Providers and coders need a cooperative relationship, working toward a common goal of complete coding and positive reimbursement results, as supported by medical documentation. Here are five tips to ensure better documentation and, along with it, better patient care and improved reimbursement.
1. Do avoid EHR shortcuts
In many ways, EHRs have simplified documentation and record tracking. In some cases, EHRs allow physicians to “cut and paste” information from previous patients. Although physicians may view this feature as a timesaver, progress notes are crucial to successfully supporting the reasons for continued hospitalization. Documentation shortcuts can create difficulty in supporting medical necessity for the patient’s continued inpatient status.
For example, if the patient’s improvement/regression is not documented in a dedicated note each day, the payer may appropriately question whether services are medically necessary. If the notes do not clearly indicate the reason(s) for the patient’s continued inpatient status, the payer may deny some of the days as medically unnecessary.
2. Do be exact when time is a factor
Time-based codes, such as critical care (99291-99292), require a precise documentation of time. Documented time may include face-to-face time and floor time in the hospital. Floor time may include discussions with family members, reviewing diagnostic tests, and discussions with other providers involved in the patient’s care. The time does not need to be continuous, but any time spent with other patients, or away from the unit on which the patient is admitted, must be deducted from the total time reported.
3. Do give procedure specifics
Surgical notes should clearly identify the approach, all procedures performed at the surgical encounter, and any unusual situations that happened during the operative session. For instance, multiple spinal injections necessitate that the provider identify whether the injections are bilateral in the same level or in several levels. Or, if a procedure is stated as “complicated,” the provider should be specific about how the determination was made.
For example, lesion measurements should be stated, and make sure to specify both when the measurement was taken and whether the measurement includes the margins. If the coder is left to rely on the pathology report for information on lesion size, the measurement will not be as accurate as it would be if taken and documented before the tissue was removed from the blood supply.
4. Do provide full diagnosis detail
Inpatient hospital claims are reimbursed exclusively on the reporting of codes from ICD-9-CM. The MS-DRG reimbursement methodology groups medical conditions by severity, to include co-existing complications and co-morbidities that either require physician management or affect the physician’s management during the admission. Complication and co-morbidities are further defined as either “standard” or “major.” Greater severity means a greater level of care, which means greater reimbursement.

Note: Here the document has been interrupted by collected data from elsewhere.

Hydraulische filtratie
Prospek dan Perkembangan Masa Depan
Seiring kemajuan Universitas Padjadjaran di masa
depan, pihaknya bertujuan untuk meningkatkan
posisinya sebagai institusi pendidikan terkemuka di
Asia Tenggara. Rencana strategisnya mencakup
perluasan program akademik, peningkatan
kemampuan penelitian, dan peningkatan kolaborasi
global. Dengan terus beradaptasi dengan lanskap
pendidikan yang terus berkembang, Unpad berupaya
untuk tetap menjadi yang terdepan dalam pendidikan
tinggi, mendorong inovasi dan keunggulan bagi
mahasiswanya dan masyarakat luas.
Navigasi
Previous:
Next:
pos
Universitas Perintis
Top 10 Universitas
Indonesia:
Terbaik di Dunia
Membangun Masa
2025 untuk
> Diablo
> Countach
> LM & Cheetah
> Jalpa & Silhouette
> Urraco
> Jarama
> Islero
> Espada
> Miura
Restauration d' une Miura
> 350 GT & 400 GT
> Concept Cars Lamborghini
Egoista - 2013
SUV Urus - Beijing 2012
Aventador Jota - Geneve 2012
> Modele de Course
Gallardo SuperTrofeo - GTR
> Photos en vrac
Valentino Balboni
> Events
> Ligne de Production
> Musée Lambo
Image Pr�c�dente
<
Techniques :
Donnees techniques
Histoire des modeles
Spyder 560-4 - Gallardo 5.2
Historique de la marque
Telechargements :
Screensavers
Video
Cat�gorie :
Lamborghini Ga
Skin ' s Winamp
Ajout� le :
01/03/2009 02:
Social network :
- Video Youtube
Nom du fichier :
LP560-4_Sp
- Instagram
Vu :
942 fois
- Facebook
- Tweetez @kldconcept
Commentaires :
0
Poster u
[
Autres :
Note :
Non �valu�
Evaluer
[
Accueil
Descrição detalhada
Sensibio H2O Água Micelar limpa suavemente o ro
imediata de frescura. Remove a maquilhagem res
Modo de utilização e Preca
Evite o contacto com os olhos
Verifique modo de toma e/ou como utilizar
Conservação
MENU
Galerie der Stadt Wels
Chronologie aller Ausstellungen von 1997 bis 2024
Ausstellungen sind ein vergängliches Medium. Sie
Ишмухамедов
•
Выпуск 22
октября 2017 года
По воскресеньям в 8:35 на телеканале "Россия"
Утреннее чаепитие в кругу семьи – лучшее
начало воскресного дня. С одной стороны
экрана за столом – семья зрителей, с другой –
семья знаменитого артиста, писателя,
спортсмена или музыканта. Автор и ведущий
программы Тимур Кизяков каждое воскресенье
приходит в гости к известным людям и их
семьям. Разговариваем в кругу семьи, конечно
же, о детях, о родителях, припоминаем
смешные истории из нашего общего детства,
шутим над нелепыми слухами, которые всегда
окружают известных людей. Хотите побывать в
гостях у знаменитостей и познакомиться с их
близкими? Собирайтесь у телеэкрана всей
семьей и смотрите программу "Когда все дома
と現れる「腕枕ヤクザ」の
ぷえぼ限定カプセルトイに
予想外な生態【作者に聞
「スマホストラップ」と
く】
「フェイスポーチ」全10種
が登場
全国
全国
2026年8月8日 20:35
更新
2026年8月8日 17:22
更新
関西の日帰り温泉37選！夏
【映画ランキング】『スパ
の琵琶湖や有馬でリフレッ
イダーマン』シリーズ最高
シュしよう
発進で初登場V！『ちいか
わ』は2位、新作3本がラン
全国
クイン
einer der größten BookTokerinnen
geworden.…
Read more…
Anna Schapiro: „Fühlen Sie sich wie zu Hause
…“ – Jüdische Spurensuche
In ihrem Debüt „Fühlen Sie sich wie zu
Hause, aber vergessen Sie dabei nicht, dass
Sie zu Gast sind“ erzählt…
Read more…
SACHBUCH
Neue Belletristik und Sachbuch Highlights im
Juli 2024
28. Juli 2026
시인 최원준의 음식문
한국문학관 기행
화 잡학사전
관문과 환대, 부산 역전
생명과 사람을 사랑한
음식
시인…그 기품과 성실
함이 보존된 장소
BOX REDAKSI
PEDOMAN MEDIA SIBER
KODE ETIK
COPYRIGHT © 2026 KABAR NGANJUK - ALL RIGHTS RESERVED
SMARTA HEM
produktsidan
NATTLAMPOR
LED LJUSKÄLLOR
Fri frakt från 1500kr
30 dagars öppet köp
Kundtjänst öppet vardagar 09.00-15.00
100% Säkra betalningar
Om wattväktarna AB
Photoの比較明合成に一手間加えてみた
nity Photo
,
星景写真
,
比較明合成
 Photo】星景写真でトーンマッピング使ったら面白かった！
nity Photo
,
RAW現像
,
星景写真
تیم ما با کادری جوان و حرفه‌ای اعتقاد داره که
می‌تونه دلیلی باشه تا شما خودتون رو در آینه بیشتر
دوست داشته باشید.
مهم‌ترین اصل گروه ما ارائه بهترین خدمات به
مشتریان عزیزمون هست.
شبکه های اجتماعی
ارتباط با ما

If the record is unclear regarding the degree of impairment, the coder may not be able to capture the code level that will yield a higher reimbursement.
Congestive heart failure provides a good example of how poorly defined physician statements may reduce expected reimbursement. Congestive heart failure, not further defined, does not equate to a complication or co-morbidity for MS-DRG reimbursement. Further definition as “chronic systolic” and/or “diastolic” congestive heart failure equates to a standard complication or co-morbidity, thereby increasing the reimbursement. A complete descriptor of acute-on-chronic systolic and/or diastolic congestive heart failure equates to a major complication or co-morbidity, increasing the hospital reimbursement even further.
Detailed and clear documentation is useful for more than just reimbursement. Inpatient coders are expected to report all applicable codes that describe the patient’s conditions. Medical accuracy of the patient record is critical to successful care. Furthermore, hospitals use these codes to capture and report statistical data regarding treated patients.
5. Do document E&M elements in full
Evaluation and management services are often unsupported at the level billed. New patient visits, emergency services, consultations, initial inpatient encounters, and observation services require that the provider meet or exceed each of the history, examination, and medical decision-making components for the service level chosen. Often, the review of systems (ROS) section is too weak to support the code level that the provider desires to report.
For example, in order to report a level IV or V service, documentation must substantiate the review of 10 body systems. Or, the provider may discuss all positive findings and pertinent negative findings, finally stating that all other systems are negative. If two-nine systems are reviewed during an outpatient consultation, service cannot exceed 99243.
Based on the current Medicare Physician Fee Schedule, there is a revenue difference of about $60 between 99243 and 99244. The difference between 99243 and 99245 is about $100. Medical necessity should always drive the level of service, but consistently under-documenting the ROS alone substantially reduces revenue.
Dorothy D. Steed, CPC-H, CPMA, CPC-I, CEMC, CFPC, CHCC, CPUM, CPUR, CPHM, ACS-OP, CCS-P, RCC, RMC, PCS, FCS, CPAR, is an independent healthcare consultant and educator in Atlanta. She has 36 years of experience in healthcare and has worked as a Medicare specialist and a physician audit supervisor for large hospital systems. She is also an AAPC-certified instructor at two technical colleges in Atlanta.